WilliamTheB | January 01, 02:24 CET
Simon | January 01, 02:54 CET
Lioness | January 01, 03:16 CET
arahdial | January 01, 09:09 CET
I have only read the first two story arcs of Joss' run on Astonishing X-Men and I prefer to wait for the hardback collections, although I should probably check to see if the third is available yet. I can understand the reviewer's impatience regarding the uneven releases of the comics, and to be fair we know that in the comic medium Joss isn't always the most prompt writer. However when he delivers the level of quality he does it can be excused.
After all on a TV schedule, you can't just stop and take a break, every week you need another episode, and sometimes that might account for a lapse in quality. One of the advantages of the medium of comics is that there isn't quite the same pressure.
I definitely prefer a regulated reading or viewing schedule, though. I'm not the type of person who usually buys a DVD boxset and watches it all over two days, I tend to watch one episode a week. As I prefer the hardback collections to having to buy separate issues of a comic, I wait for those. And even then it's weird finally getting the first one, reading one or two issues a week, and then after six issues or whatever, having to wait months and months for the next collection to come out.
I don't think the critic is being unfair though. He admits that, "Yes, it's pretty. Yes, it's got some very clever moments." He just doesn't find it all that interesting. To each his own.
Razor | January 01, 18:12 CET
[ edited by Pointy on 2008-01-01 15:23 ]
Pointy | January 01, 18:16 CET
I'm actually amazed that someone who doesn't really come across as liking comic books just took up so much of my life.
Those are minutes I'll never get back and I wish I'd used them on something better than reading an article from someone who can't decide between hating excess baggage that decades of comic continuity brings on or if mega crossovers should be fully realized.
Must be me.
holier than Mal | January 01, 21:13 CET
Simon, the sales of Astonishing are about the same as Morrison's New X-Men (which started out at about 150,000 and then declined back to the low 100,000s where Adjectiveless had been before Morrison.) The Astonishing 23 sold 112,920 to the direct market, which is about the same as Uncanny and Adjectiveless if you add in the 2nd printings. (You can view the Diamond Sales Figures here: http://www.cbgxtra.com/Default.aspx?tabid=695)

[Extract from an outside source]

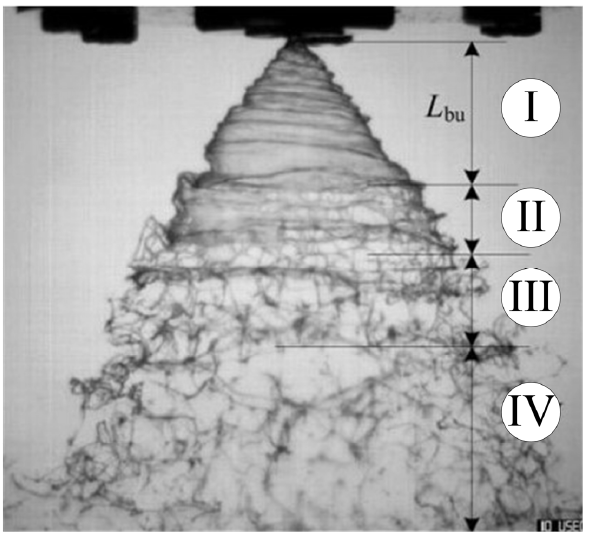
Figure 13. Typical regions of flow destruction along the breakup length [172].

FaithFan | January 02, 00:42 CET
The other X-writers work very hard to work around Astonishing, and even took their books away from the mansion for over a year to accommodate Astonishing's Torn and Unstoppable arcs (which ended up to be pointless). Obviously, if a character dies or doesn't return in Unstoppable, they can't appear in the other X-books. Other major events (for example, the cure became irrelevant following M-Day and mutants going on the brink of extinction) also impact Astonishing.
Currently Messiah Complex, the biggest X-event in a decade, is underway and fundamentally changing everything. Barely anything that forms the foundation of Astonishing will be around after Messiah Complex.
The other X-books have essentially gone on without Astonishing. Letting Astonishing lead then getting delayed was making the other X-book stagnate.
A few years ago Claremont was setting up a major Hellfire storyline in Uncanny that started out very well. Then Joss wanted to use the Hellfire Club in Torn, so Claremont was force to put his Hellfire storyline on hold (which resulted in some of the worst comics Claremont has ever written).
What the delays have ruined is any impact Unstoppable will have. Everything in the other X-books and Warren Ellis' Astonishing arc will be driven by the upheaval Messiah Complex causes. Anything that happened in Unstoppable will be acknowledged, but it won't have any sort of noticeable impact. Had Unstoppable ended last summer, it would have given the other books an arc to react to Unstoppable before Messiah Complex.